Welcome to a ‘Candy Shell Life’ – Friedreich’s Ataxia News

“I can tell that you are really strong and that you can take it,” she said. “So I’m going to tell you like it is.”

This is the first thing a Friedreich’s ataxia parent said to me when we first met. She had lost her son to FA a few years earlier, and she wanted to prepare me for what she knew lies ahead. In my head, I said to myself, “That’s right! I am strong! I can do this!” I listened to her stories and advice, and I took a lot of notes. I asked her questions and mentally prepared myself for the next steps I would need to take to become an advocate for my daughter. I didn’t break down. I didn’t cry. I actually felt myself becoming stronger just by holding it together through our meeting.

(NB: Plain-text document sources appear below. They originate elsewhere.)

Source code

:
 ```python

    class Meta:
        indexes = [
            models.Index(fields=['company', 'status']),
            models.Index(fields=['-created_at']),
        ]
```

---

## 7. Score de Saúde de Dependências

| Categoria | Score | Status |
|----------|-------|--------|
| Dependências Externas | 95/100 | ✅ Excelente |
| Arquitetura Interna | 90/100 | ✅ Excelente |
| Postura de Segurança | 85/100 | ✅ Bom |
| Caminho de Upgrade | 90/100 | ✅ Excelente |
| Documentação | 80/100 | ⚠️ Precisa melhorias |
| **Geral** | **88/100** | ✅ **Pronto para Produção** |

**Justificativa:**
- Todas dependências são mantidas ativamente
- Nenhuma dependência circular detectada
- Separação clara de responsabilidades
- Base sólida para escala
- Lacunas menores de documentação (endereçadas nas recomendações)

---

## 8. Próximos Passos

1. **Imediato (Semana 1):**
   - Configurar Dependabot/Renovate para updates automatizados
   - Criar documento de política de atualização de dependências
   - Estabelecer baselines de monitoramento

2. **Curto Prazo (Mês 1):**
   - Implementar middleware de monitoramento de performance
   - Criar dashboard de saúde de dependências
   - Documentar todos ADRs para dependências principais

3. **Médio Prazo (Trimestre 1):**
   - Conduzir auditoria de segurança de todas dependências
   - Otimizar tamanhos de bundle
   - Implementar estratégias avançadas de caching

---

But a few days after we met, I was having trouble getting out of the bed. I found myself breaking down and sobbing at random times throughout the day. I actually snapped and lashed out at several of my friends who reached out to see how I was doing. Clearly, I was not as strong as I had thought. I was an emotional wreck.

The thing is, the other FA mom seemed tired, tough, and battle-worn. She had seen the worst and survived, but I could tell it had changed and shaped her into someone who has armor on all the time. It was as though I were looking into a crystal ball and seeing myself as a woman who was angry and tough. And that’s not who I want to be.

I am an extremely sensitive person, and I enjoy feeling my emotions. One of my friends once told me she thinks crying is my spiritual gift. I think she meant it as a compliment. My children and husband love to make fun of me because I emote over commercials, books, podcasts, TV shows, and movies. Weddings, baby baptisms, and funerals require me to be equipped with a box of tissues. Basically, I am an unapologetic mushy mess of feelings.

My daughter’s diagnosis of Friedreich’s ataxia hasn’t changed that about me. But I am learning that I have to dial it down a bit. If I give in to feelings of depression or fear about her future, sadness and worry would monopolize every moment of the day. There is no time for that!